Certainly, I've really enjoyed getting a taste of the small-town experience these past three months, but I wonder if a lifetime spent almost entirely in major metropolitan areas hasn't affected me in ways I was hardly aware of. It'll be interesting to see if I like the quiet better for this time surrounded by people, or if I'll miss the people more. The move has certainly been a learning experience, a good one, and I'm looking forward to learning more of what this particular set of contrasts has to teach.

As for this past week, what can I say? In many ways, it was quite stressful, as evidenced by the fact that my stomach felt odd much of the time and I didn't sleep well (whether because of couch-surfing, being away from my own bed, the proposal defense, or the readjustment to grad student life, or all of this, I don't know). Despite the stress, I also had a simply a wonderful week. I got to experience sunny, crisp, cool fall weather with maple leaves blowing and crunching underfoot, something I always love. It felt absolutely great to reconnect with fellow grad students, shoot the breeze with them and faculty about things academic and things non-academic, get advice and feedback from professors, and to attend a workshop/seminar with a visiting scholar. I even feel like things are all right (and fixed if they had been broken) with people I'd parted from awkwardly, and that leaves me much more centered. Now that I know how keenly I can miss the stimulation of intellectual life at the university setting, I can think more clearly about how to take positive steps to alleviate some (but never all) of the loneliness of dissertation-writing. And perhaps it will give me even more impetus to find perspective in the woods.

Or on the spinning wheel and the needles!


Sheepish Annie said...

I think that a little "change of pace' does us good. I like to shake things up every now and again...well, actually I don't. I tend to stay in my rut. But I always feel better after a change of scenery so I suspect it's good for me. ;)

Glad you had such a successful and enjoyable trip!

Greta_Jane said...

Sorry not to call back. I remembered that I had some grading to do. Oops.

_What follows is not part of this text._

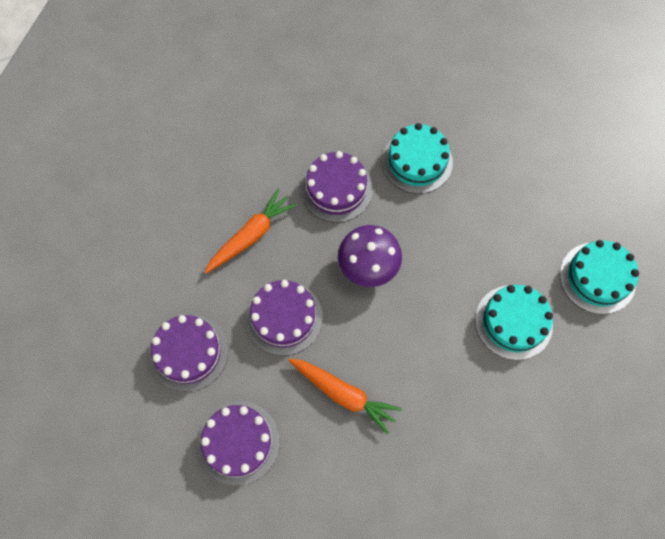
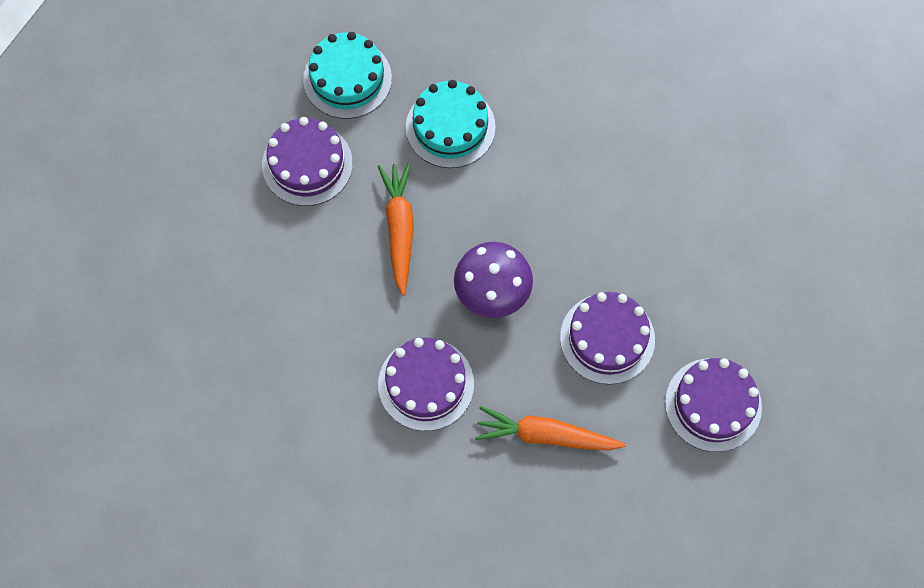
camera: 125 degrees left, 0 degrees up
(238, 442) = (755, 295): purple cake -> purple cake (307, 164)
(344, 394) = (637, 232): orange carrot -> orange carrot (399, 229)
(417, 161) = (331, 322): turquoise cake -> none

To read what my students wrote, you would think that all of Burough Park spent the 1970s dropping acid.

Danielle said...

A fear of mine about both becoming an academic-- not likely to happen now-- and getting involved with an academic-- far more likely-- is the fact that you likely won't get to choose where you live. Very unsettling and frightening to me.

Jessica said...

Definitely sounds like a big switch for you between environments, but both definitely have their merits. Give yourself some time down there. I think you'll grow to appreciate both. Hope you are enjoying the new wheel!


The_Add_Knitter said...

As an academic and someone who was raised in a large, liberal city and is now living in a conservative semi-rural area, I can completely relate to your posting. My credo: tap in to whatever is good where you live, and get the most out of that aspect of life there, and you'll lead a rich life!